München. Der Mittelfeldspieler des FC Bayern München wird für zwei DFB-Pokalspiele gesperrt. Franck Ribery kommt also mit einem blauen Auge davon.

Ausraster gegen Augsburg

Es war ein hitziges Spiel im DFB-Pokal-Achtelfinale zwischen Bayern München und dem FC Augsburg. Während des Spiels reizte Kontrahent Koo den Franzosen und dieser ließ sich zu einer Tätlichkeit hinreißen, bekam die Rote Karte.

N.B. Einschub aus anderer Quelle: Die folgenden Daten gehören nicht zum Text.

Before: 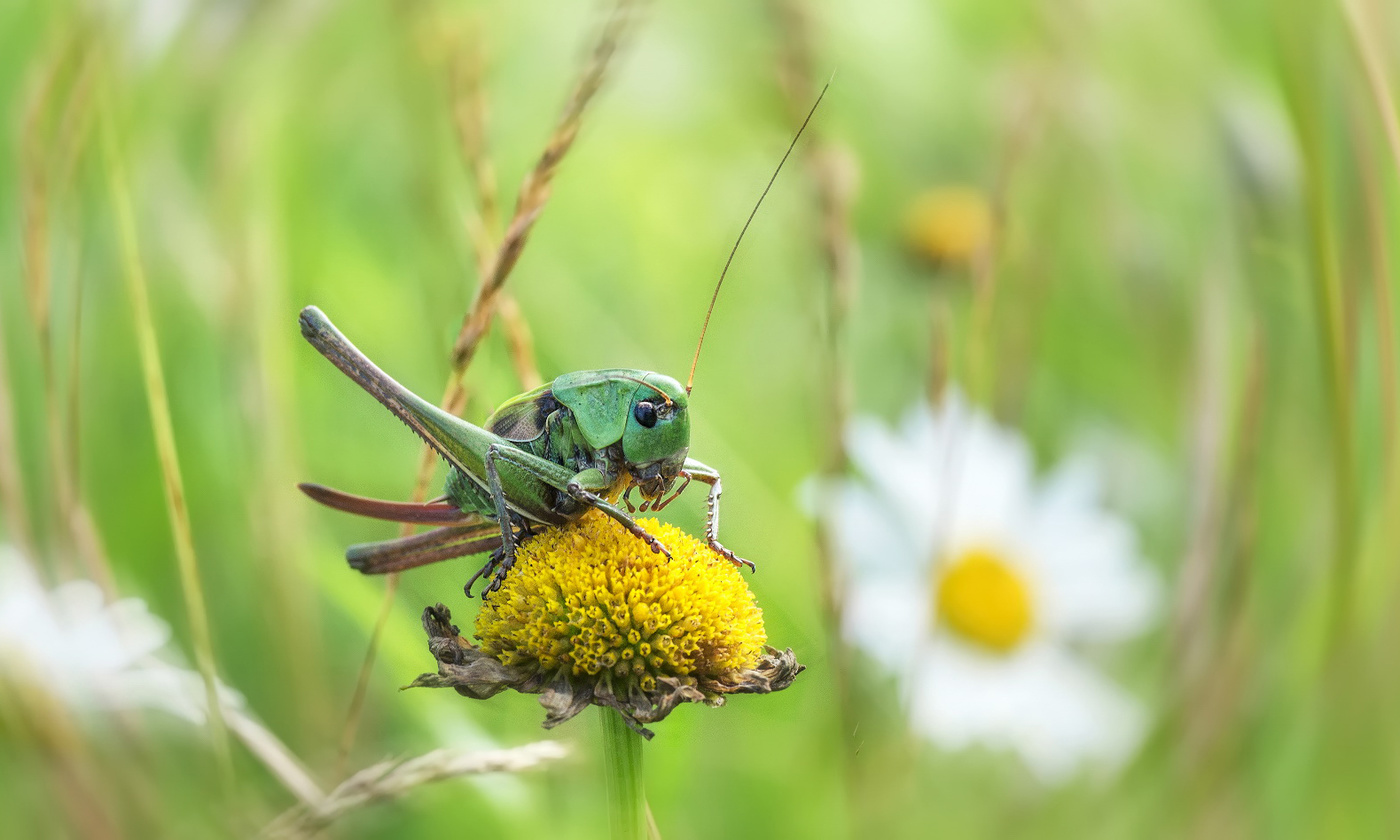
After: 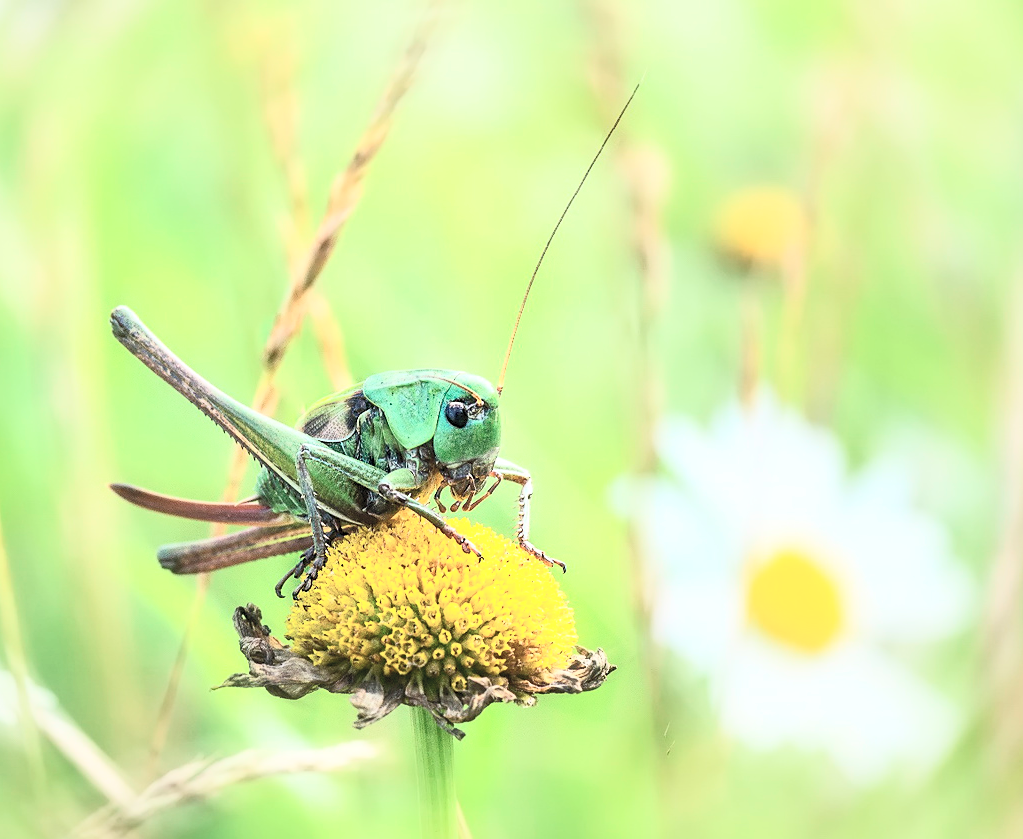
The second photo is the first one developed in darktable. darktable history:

Bayern-Chef Karl-Heinz Rummenigge hoffte danach auf einen Freispruch der Richter: „Genauso wie es die Lex Dortmund gegeben hat, hoffe ich, dass man jetzt beim DFB auch über diese Aktion nachdenkt. Franck hat eine Reaktion gezeigt auf das, was der Koreaner vorher gemacht hat. Ich erwarte, dass der DFB einsieht, dass es keine Rote Karte war“, sagte er nach dem Spiel der anwesenden Presse.

Mildes Urteil

Zwei Spiele wurde Franck Ribery nun gesperrt und kommt damit noch glimpflich davon. Er fehlt zwar beim Kracherduell gegen Borussia Dortmund und im Halbfinale, wäre aber in Berlin wieder spielberechtigt.

Trotz des milden Urteils zeigte sich Rummenigge zerknirscht: „Leider ist das Sportgericht unseren Argumenten nicht gefolgt, dass es sich nur um eine Unsportlichkeit gehandelt hat. Der Verein und der Spieler akzeptieren die Sperre“, zitierte ihn Bild.de.